[Items from a data source]

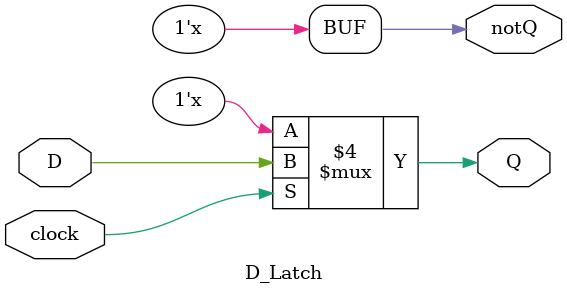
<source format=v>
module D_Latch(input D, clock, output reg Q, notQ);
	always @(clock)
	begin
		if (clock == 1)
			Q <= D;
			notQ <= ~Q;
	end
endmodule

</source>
* * *
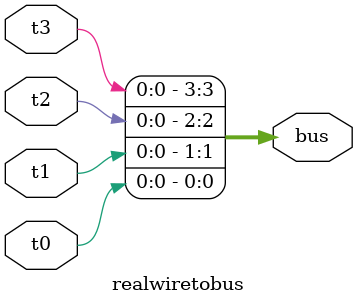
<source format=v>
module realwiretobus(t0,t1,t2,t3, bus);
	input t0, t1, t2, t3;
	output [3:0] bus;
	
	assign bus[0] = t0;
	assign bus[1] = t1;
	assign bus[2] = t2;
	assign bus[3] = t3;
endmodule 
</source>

#### [WHAT IS EXPECTED]
Say how many lines in the records contain the string "notQ", and say nothing else.

#### [RESULT OF THE EXERCISE]
2